Your photos will breathe more if you do.
Respect The Work, Respect The Place

It is tempting to test the sturdiness of steel with a hand or a climb. Resist. The best relationship here is observational, not athletic, and the park rewards that restraint with longer looking.
Paths exist to protect both visitors and the site’s fragile history. Benches are for sitting, sculptures are not. A little quiet goes a long way in a small town that shares this freely.
Pack out everything you bring and photograph signs instead of removing flyers. Pets should stay leashed so everyone enjoys the loop. If you see wear starting, mention it to local contacts. Stewardship keeps the conversation open for the next walker.
Let Contradictions Be The Point

Some visitors call the sculptures an optical assault; others feel instant delight. Holding both reactions makes the place richer. Big gestures live beside small birds, industry beside tenderness.
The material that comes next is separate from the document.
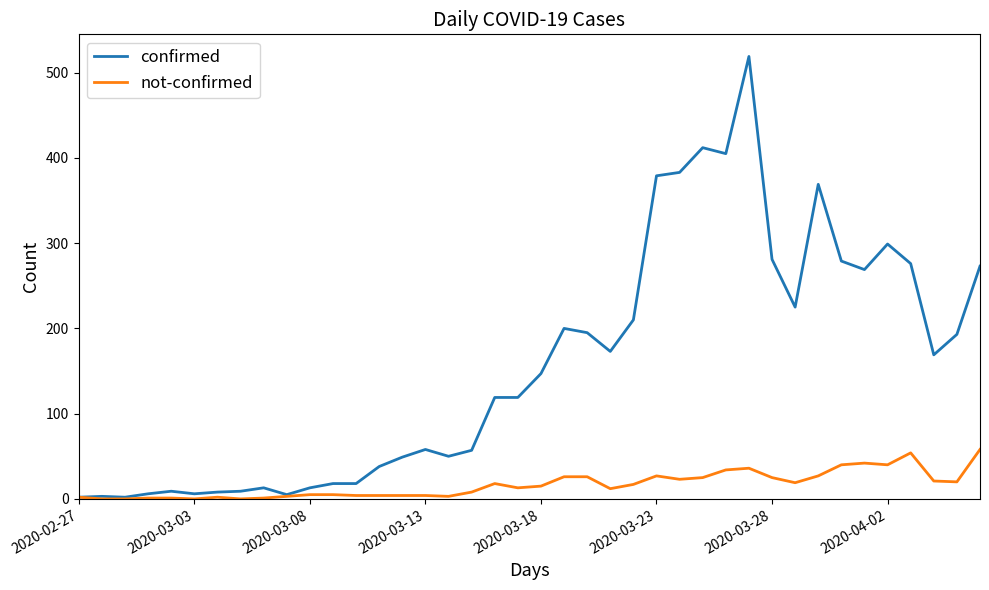

What are all the series names shown in the legend?

confirmed, not-confirmed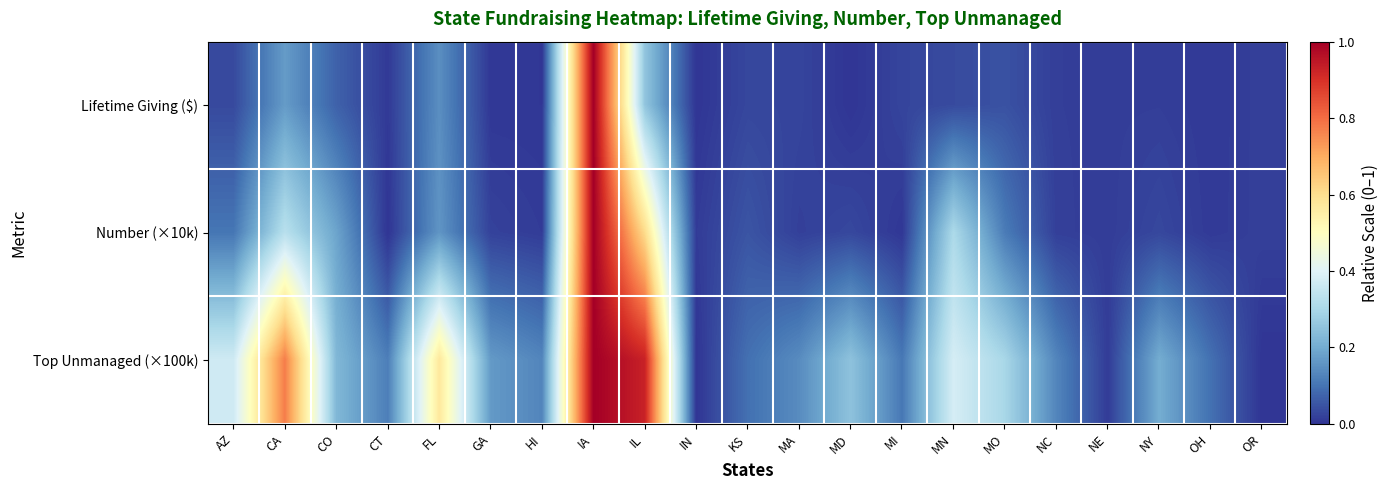

List the series in order of their overall mean, highest first.

Top Unmanaged (×100k), Number (×10k), Lifetime Giving ($)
The park’s genius is not neatness but conversation. Steel remembers mines and mills while inviting play with light and scale. That tension gives you something to take home besides pictures.
Pause whenever you feel pulled both ways. Note exactly which detail tipped you, then walk until you find its counterargument. Share thoughts with your companion at the next bench. You will leave with a clearer sense of how materials argue, and how patience helps them agree.